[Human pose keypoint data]
*** Block opens ***

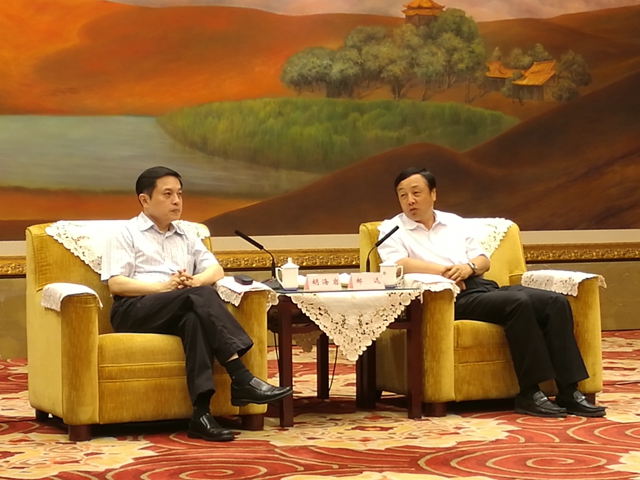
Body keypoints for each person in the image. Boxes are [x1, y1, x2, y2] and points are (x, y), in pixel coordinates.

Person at [376, 166, 605, 418]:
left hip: (480, 287)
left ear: (433, 194)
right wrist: (444, 272)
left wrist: (468, 267)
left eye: (416, 192)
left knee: (554, 302)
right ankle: (530, 393)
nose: (410, 200)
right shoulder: (392, 229)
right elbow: (397, 264)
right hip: (447, 297)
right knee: (518, 302)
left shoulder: (454, 223)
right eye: (403, 195)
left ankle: (569, 390)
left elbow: (483, 260)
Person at [101, 166, 292, 442]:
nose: (176, 201)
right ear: (144, 199)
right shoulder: (125, 233)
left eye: (179, 194)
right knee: (199, 296)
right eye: (167, 194)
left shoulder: (186, 234)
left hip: (177, 305)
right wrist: (164, 287)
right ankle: (241, 377)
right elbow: (117, 284)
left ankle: (201, 415)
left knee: (194, 320)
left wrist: (196, 280)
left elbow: (215, 270)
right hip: (134, 310)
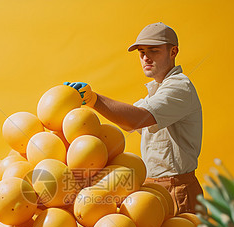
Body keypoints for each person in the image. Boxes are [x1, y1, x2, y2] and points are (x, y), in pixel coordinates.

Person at [65, 22, 203, 214]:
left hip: (177, 191)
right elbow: (127, 122)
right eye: (141, 53)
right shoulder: (156, 93)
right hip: (152, 189)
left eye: (154, 51)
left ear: (173, 52)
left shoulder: (179, 87)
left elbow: (136, 118)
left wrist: (94, 99)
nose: (146, 57)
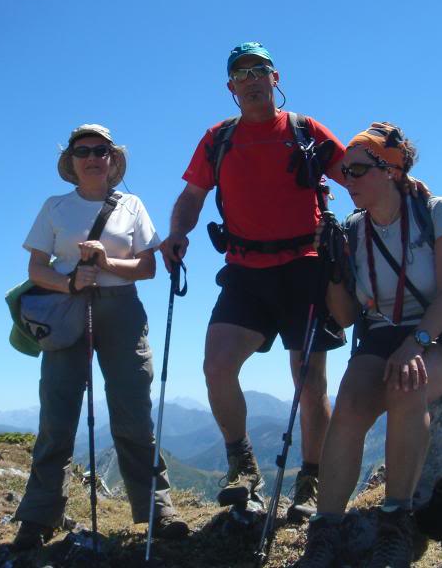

*** Block closes ***

-- Work instructions --
The entries are to be written out again exactly, without their pictures.

-- Answer for the task --
Body keypoints for each person in the image. Boxes are [x1, y1, x2, y2] and points are (x, y), in pixel coordinates.

Person at [376, 166, 605, 418]:
left hip: (480, 287)
left ear: (433, 194)
right wrist: (444, 272)
left wrist: (468, 267)
left eye: (416, 192)
left knee: (554, 302)
right ankle: (530, 393)
nose: (410, 200)
right shoulder: (392, 229)
right elbow: (397, 264)
right hip: (447, 297)
right knee: (518, 302)
left shoulder: (454, 223)
right eye: (403, 195)
left ankle: (569, 390)
left elbow: (483, 260)
Person at [101, 166, 292, 442]:
nose: (176, 201)
right ear: (144, 199)
right shoulder: (125, 233)
left eye: (179, 194)
right knee: (199, 296)
right eye: (167, 194)
left shoulder: (186, 234)
left hip: (177, 305)
right wrist: (164, 287)
right ankle: (241, 377)
right elbow: (117, 284)
left ankle: (201, 415)
left knee: (194, 320)
left wrist: (196, 280)
left elbow: (215, 270)
right hip: (134, 310)
Body keypoints for each person in the image. Boxes are [x1, y1, x2, y2] and points are (x, y), in pixel coordinates.

Person at [65, 22, 203, 214]:
left hip: (177, 191)
right elbow: (127, 122)
right eye: (141, 53)
right shoulder: (156, 93)
right hip: (152, 189)
left eye: (154, 51)
left ear: (173, 52)
left shoulder: (179, 87)
left elbow: (136, 118)
left wrist: (94, 99)
nose: (146, 57)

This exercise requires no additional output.